A Predictive Equities Model for the Process Industries
Backend code and data analytics in a private GitHub repository that I can share if you message me!
Objective
The objective of this project is to develop a predictive model that determines whether a company is a viable investment based on its expected growth in EBITDA. Using historical financial data extracted from 10-K statements across the oil and gas, manufacturing, and pharmaceutical sectors, the model is designed to serve as a practical investment tool. If a company is predicted to experience EBITDA growth in the following fiscal year, it is classified as a favorable investment. The final model architecture is based on an artificial neural network, selected for its ability to capture complex, non-linear relationships in financial data. Predictive accuracy is the primary benchmark for model performance, with prior PCA and PLS models used to inform, compare, and optimize the final ANN structure.

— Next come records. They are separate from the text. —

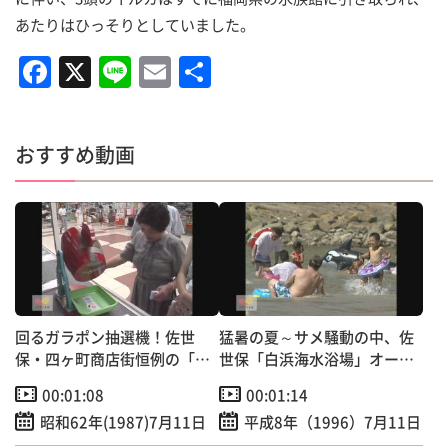
あたりはひっそりとしていました。
F
X
Li
E
共
a
n
m
有
c
e
ai
おすすめ動画
e
l
b
o
o
k
回るガラポン抽選機！佐世
猛暑の夏～サメ騒動の中、佐
保・四ヶ町商店街恒例の「中
世保「白浜海水浴場」オープ
元大売り出し」
ン！
00:01:08
00:01:14
昭和62年(1987)7月11日
平成8年（1996）7月11日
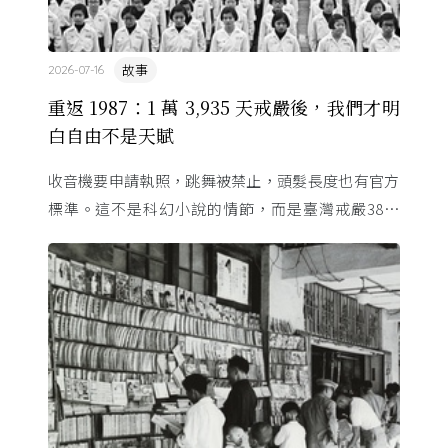
故事
2026-07-16
重返 1987：1 萬 3,935 天戒嚴後，我們才明
白自由不是天賦
收音機要申請執照，跳舞被禁止，頭髮長度也有官方
標準。這不是科幻小說的情節，而是臺灣戒嚴38年
的日常。從1982年美國國會聽證，到 1987 年那道解
嚴令，這段歷 ...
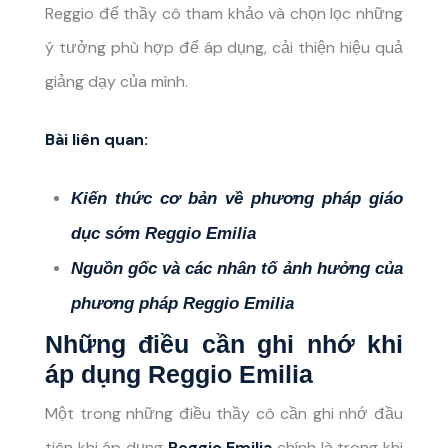
Reggio để thầy cô tham khảo và chọn lọc những
ý tưởng phù hợp để áp dụng, cải thiện hiệu quả
giảng dạy của mình.
Bài liên quan:
Kiến thức cơ bản về phương pháp giáo
dục sớm Reggio Emilia
Nguồn gốc và các nhân tố ảnh hưởng của
phương pháp Reggio Emilia
Những điều cần ghi nhớ khi
áp dụng Reggio Emilia
Một trong những điều thầy cô cần ghi nhớ đầu
tiên khi áp dụng
Reggio Emilia
chính là trong khi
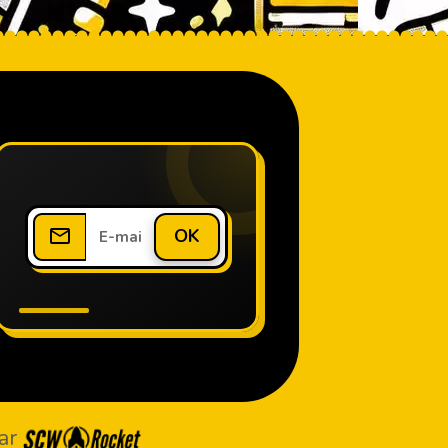
OK
ar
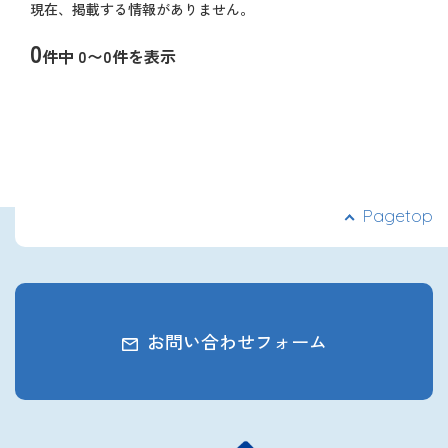
現在、掲載する情報がありません。
ナ
2027年3月卒業予定の方
ビ
0
件中 0〜0件を表示
ゲ
ぐんま就活ナビについて
ー
ペ
シ
ー
ョ
ジ
ン
ナ
ビ
ゲ
ー
会員登録
Pagetop
シ
ョ
ン
ログイン
お問い合わせフォーム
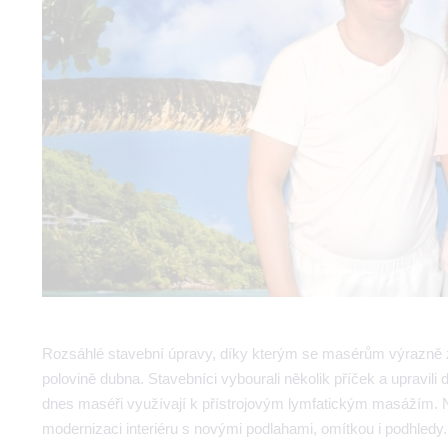
Rozsáhlé stavební úpravy, díky kterým se masérům výrazně zl
polovině dubna. Stavebníci vybourali několik příček a upravili
dnes maséři využívají k přístrojovým lymfatickým masážím. Ná
modernizaci interiéru s novými podlahami, omítkou i podhledy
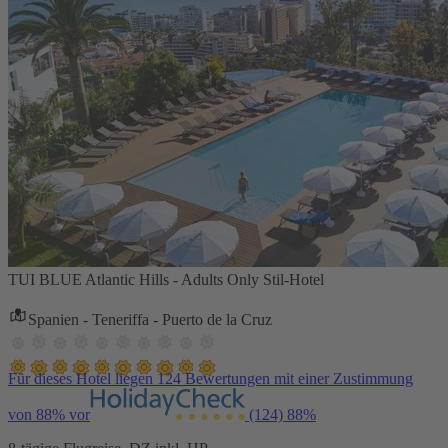
TUI BLUE Atlantic Hills - Adults Only Stil-Hotel
Spanien - Teneriffa - Puerto de la Cruz
Für dieses Hotel liegen 124 Bewertungen mit einer Zustimmung
von 88% vor
(124)
88%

Discussion of Existing Technology and Methods
Traditional methods for predicting financial performance, like multiple linear or logistic regression, are valued for simplicity and interpretability but rely on assumptions (e.g., linearity, variable independence) that often don't hold in financial data [1]. These models struggle with multicollinearity, non-linear interactions, and high-dimensional datasets like 10-K statements, leading to overfitting or poor generalization. While tools like decision trees and support vector machines better capture non-linearities, they also face issues with interpretability and overfitting [2]. Moreover, many models ignore temporal dependencies, treating each year’s data independently and missing year-over-year trends. Dimensionality reduction methods like PCA and PLS help reduce noise and improve prediction by capturing latent structures and integrating response variables, but their linear nature limits their ability to model complex, non-linear financial relationships. [3].
Key Assumptions used in Technology Development
Several assumptions have been made in the development of the modeling framework. It is assumed that the financial data reported in statements is accurate and standardized across companies. In addressing missing data, an Iterative Imputer is employed under the assumption that the missingness is either random or explainable by observable features, allowing for reasonable estimation of missing values. The dataset is treated as stationary across fiscal years, implying that the underlying financial structures and relationships remain sufficiently stable over time. The decision to retain the top eight principal components assumes that these components capture most of the meaningful variation in the data. Additionally, it is assumed that the models developed can generalize to new, unseen companies within the defined sectors. Finally, company success is primarily assessed using EBITDA growth, with the underlying assumption that this metric serves as a reasonable proxy for overall financial health and investment attractiveness.